▶ **WORK ITEM**: Please reproduce the lines of the records below, from the line with "a constituent office" to the line with "built by Henry", including both of those lines.

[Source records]
- - - -

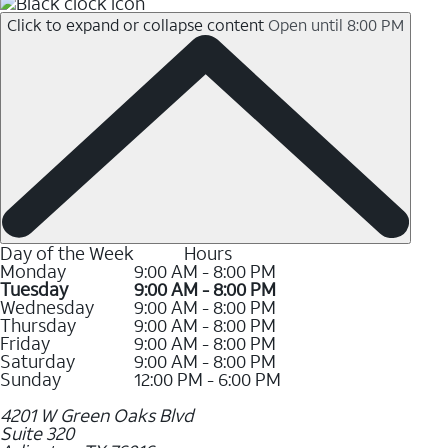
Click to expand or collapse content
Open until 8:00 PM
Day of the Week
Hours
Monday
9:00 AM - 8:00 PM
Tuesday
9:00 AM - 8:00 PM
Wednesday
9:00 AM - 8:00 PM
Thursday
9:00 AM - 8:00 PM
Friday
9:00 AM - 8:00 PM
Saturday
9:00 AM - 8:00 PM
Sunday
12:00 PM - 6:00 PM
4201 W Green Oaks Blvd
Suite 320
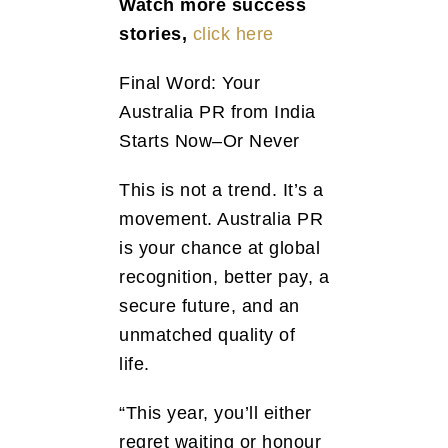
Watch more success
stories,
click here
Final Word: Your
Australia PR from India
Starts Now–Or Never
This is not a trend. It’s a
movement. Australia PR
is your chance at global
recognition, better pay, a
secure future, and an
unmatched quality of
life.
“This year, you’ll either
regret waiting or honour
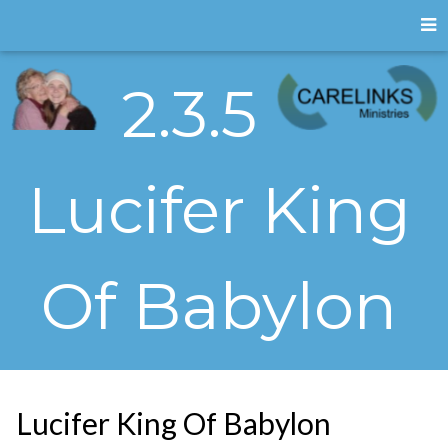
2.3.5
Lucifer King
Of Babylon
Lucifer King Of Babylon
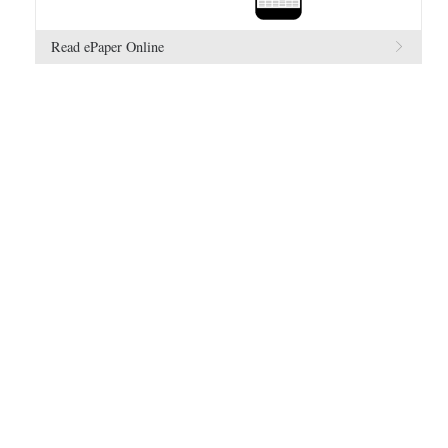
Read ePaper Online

- - - -

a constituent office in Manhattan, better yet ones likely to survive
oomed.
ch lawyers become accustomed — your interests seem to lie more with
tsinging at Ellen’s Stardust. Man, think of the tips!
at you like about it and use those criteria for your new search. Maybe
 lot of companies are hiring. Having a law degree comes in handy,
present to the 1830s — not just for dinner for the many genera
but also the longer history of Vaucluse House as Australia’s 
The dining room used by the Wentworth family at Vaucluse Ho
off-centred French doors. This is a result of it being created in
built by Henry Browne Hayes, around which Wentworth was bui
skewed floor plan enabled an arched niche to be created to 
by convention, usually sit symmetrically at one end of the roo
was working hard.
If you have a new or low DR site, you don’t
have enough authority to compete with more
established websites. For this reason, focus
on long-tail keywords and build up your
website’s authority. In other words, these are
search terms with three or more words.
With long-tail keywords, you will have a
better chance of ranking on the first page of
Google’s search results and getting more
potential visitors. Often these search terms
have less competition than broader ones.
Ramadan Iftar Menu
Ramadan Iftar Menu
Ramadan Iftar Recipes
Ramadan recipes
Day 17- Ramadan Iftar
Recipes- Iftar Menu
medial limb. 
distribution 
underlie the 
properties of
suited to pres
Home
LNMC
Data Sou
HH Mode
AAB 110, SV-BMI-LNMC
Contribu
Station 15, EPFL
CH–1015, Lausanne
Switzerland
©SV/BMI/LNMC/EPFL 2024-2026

- - - -

▶ **WRITTEN REPLY**:
a constituent office in Manhattan, better yet ones likely to survive
oomed.
ch lawyers become accustomed — your interests seem to lie more with
tsinging at Ellen’s Stardust. Man, think of the tips!
at you like about it and use those criteria for your new search. Maybe
 lot of companies are hiring. Having a law degree comes in handy,
present to the 1830s — not just for dinner for the many genera
but also the longer history of Vaucluse House as Australia’s 
The dining room used by the Wentworth family at Vaucluse Ho
off-centred French doors. This is a result of it being created in
built by Henry Browne Hayes, around which Wentworth was bui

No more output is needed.